Stored data entries:
───

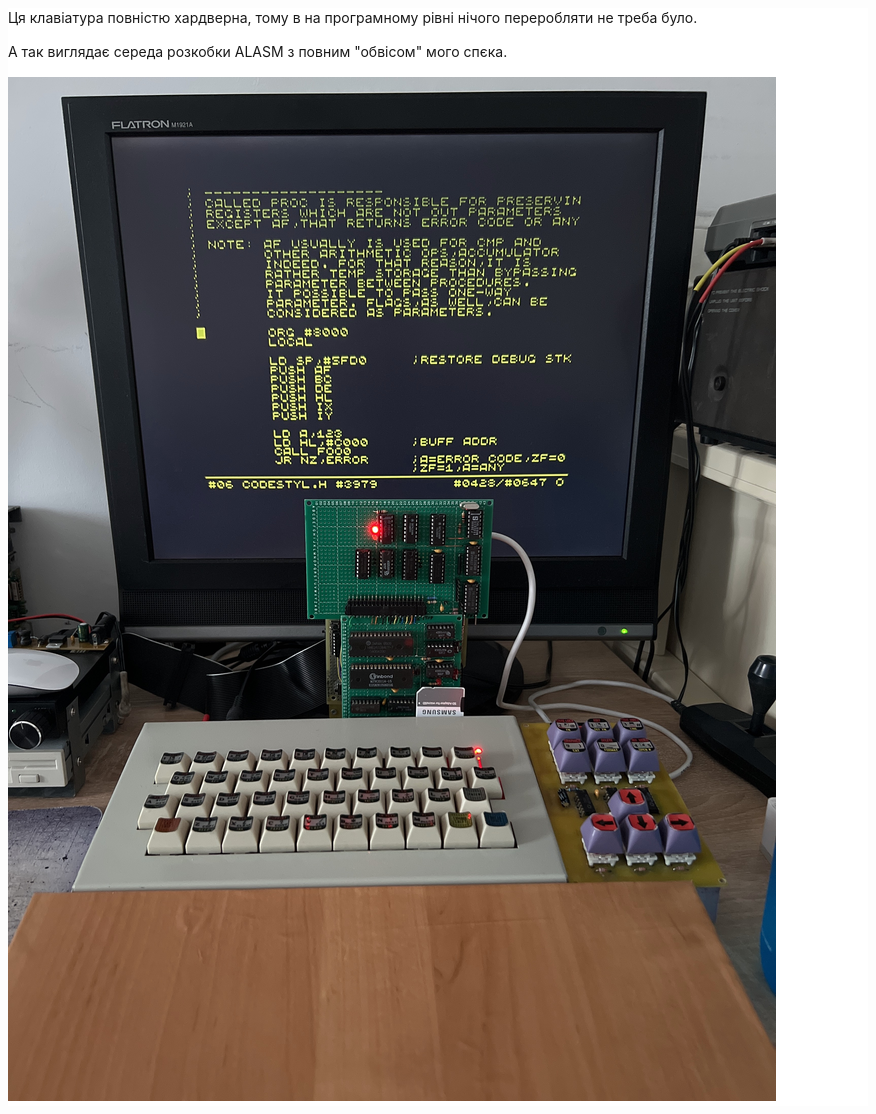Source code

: Ця клавіатура повністю хардверна, тому в на програмному рівні нічого переробляти не треба було.

А так виглядає середа розкобки ALASM з повним "обвісом" мого спєка.

![Зберіть свій ZX Spectrum, Середа розробки ALASM](/content/2024-08-10-Make-your-own-zx-spectrum/18-alasm-at-work.jpeg "Зберіть свій ZX Spectrum, Середа розробки ALASM")
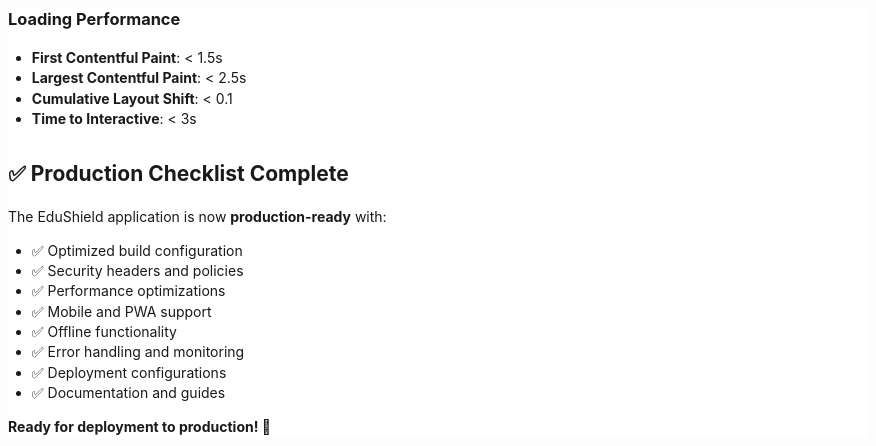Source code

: ### Loading Performance
- **First Contentful Paint**: < 1.5s
- **Largest Contentful Paint**: < 2.5s
- **Cumulative Layout Shift**: < 0.1
- **Time to Interactive**: < 3s

## ✅ Production Checklist Complete

The EduShield application is now **production-ready** with:

- ✅ Optimized build configuration
- ✅ Security headers and policies
- ✅ Performance optimizations
- ✅ Mobile and PWA support
- ✅ Offline functionality
- ✅ Error handling and monitoring
- ✅ Deployment configurations
- ✅ Documentation and guides

**Ready for deployment to production! 🚀**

───

Job item ::
Print exactly, and only, the lines from the line that contains "- ✅ Offline functionality" through the last line of the records.

Reply to the exercise ::
- ✅ Offline functionality
- ✅ Error handling and monitoring
- ✅ Deployment configurations
- ✅ Documentation and guides

**Ready for deployment to production! 🚀**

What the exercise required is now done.